Other proposed tax breaks as part of the Arctic package include subsidies for offshore Arctic oil and gas fields, which might receive a discounted MET rate (5% for the first 15 years or until 1% of reserves have been developed), a potential reduction in the regional land and income taxes, as well as a deduction from federal income tax at 50% of the exploration expense.
In addition, the gas MET for LNG and gas chemical projects might be zeroed out for 12 years. "The beneficiaries are likely to include the gas chemical projects of Gazprom Neft and Lukoil, as well as Novatek's future LNG project," Sberbank notes, suggesting that current tax holidays for Yamal LNG and Arctic LNG-2 of Novatek are likely to remain in place for future projects.
"The majority of LNG development licenses are owned by Novatek, but in addition, two gas chemical projects announced by Gazprom Neft and Lukoil may receive a preferential tax regime," BCS GM also wrote.
2.10 Russian sanctions on EU food cost consumer $7bn a year
Russia’s sanctions on the import of food products from the European Union (EU) is costing the Russians consumer RUB445bn ($7bn) a year, or about $50 a year per head, according to a study by economists at RANEPA and CEFIR, Kommersant reported on October 29.
And the cost is mainly bourn by consumers that account for 84% the increased costs while the food industry manufactures carries only 3% of the extra burden, the study found. Food importers carry another 13% of the burden in net losses.
Russia imposed the agri-sanctions on Europe as a tit-for-tat measure after Europe and Amercia slapped punitive sanctions on Russia following its annexation of the Crimea in May 2014.
Since then president Vladimir Putin has said the Russian sanctions on food cost Europe €100bn a year, although it is not clear where he gets this figure from. However, mutual trade between Russia and the EU has fallen by about that amount in the last five years and many EU food exporters have been badly wounded by the Russian sanctions. Previously Russia was a major export market for things like pork and fruit. High end processed food products like Italian cured meats and posh French cheese have almost entirely disappeared from Moscow shop shelves since the ban was introduced.

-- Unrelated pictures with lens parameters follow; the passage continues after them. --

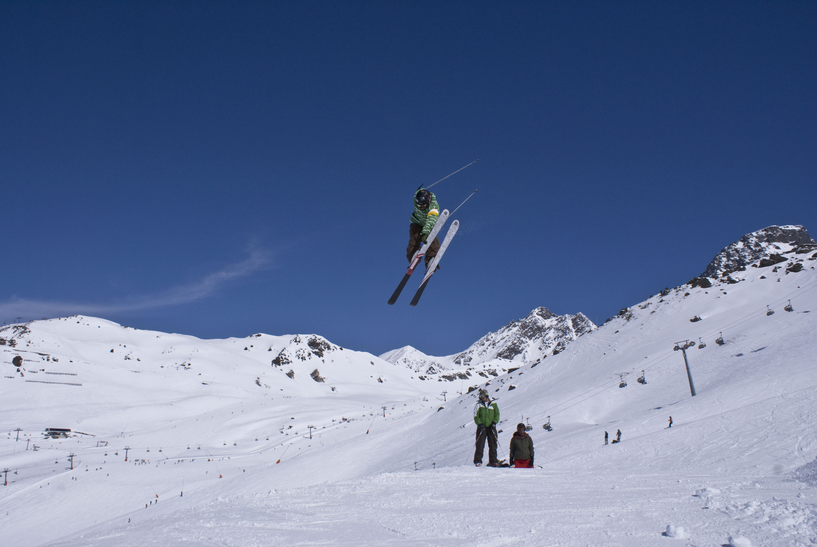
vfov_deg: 43.7
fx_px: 682
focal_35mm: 30
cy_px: 274
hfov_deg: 61.9
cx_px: 408
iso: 200
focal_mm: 20
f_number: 13
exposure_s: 1/1000
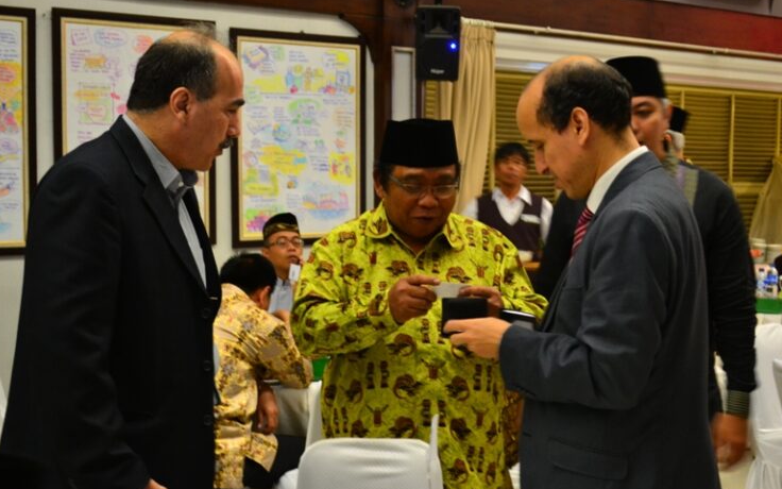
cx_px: 390
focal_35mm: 55
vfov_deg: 23.8
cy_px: 260
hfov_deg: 37.2
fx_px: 1162
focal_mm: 35
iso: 1600
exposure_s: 1/8
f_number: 5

Russian food manufacturers have scrambled to replace the missing products, but with little success, except for products like tomatoes, pork and poultry, reports Kommersant. In these cases the prices of good initially rose dramatically, however, since last year the volumes being produced domestically have reached a point where the prices have fallen below pre-sanction levels.
The total benefits of consumers from the import substitution of pork, poultry and tomatoes is estimated by the authors of the study at RUB75bn a year, but is no way near enough to offset the rise in prices on other goods. Most of the items on the list of sanctioned goods have not been replaced.
Amongst Russia’s friends that have stepped into the breach and increase food exports to Russia, Belarus has been the big winner seeing its exports rise by 78% in the period.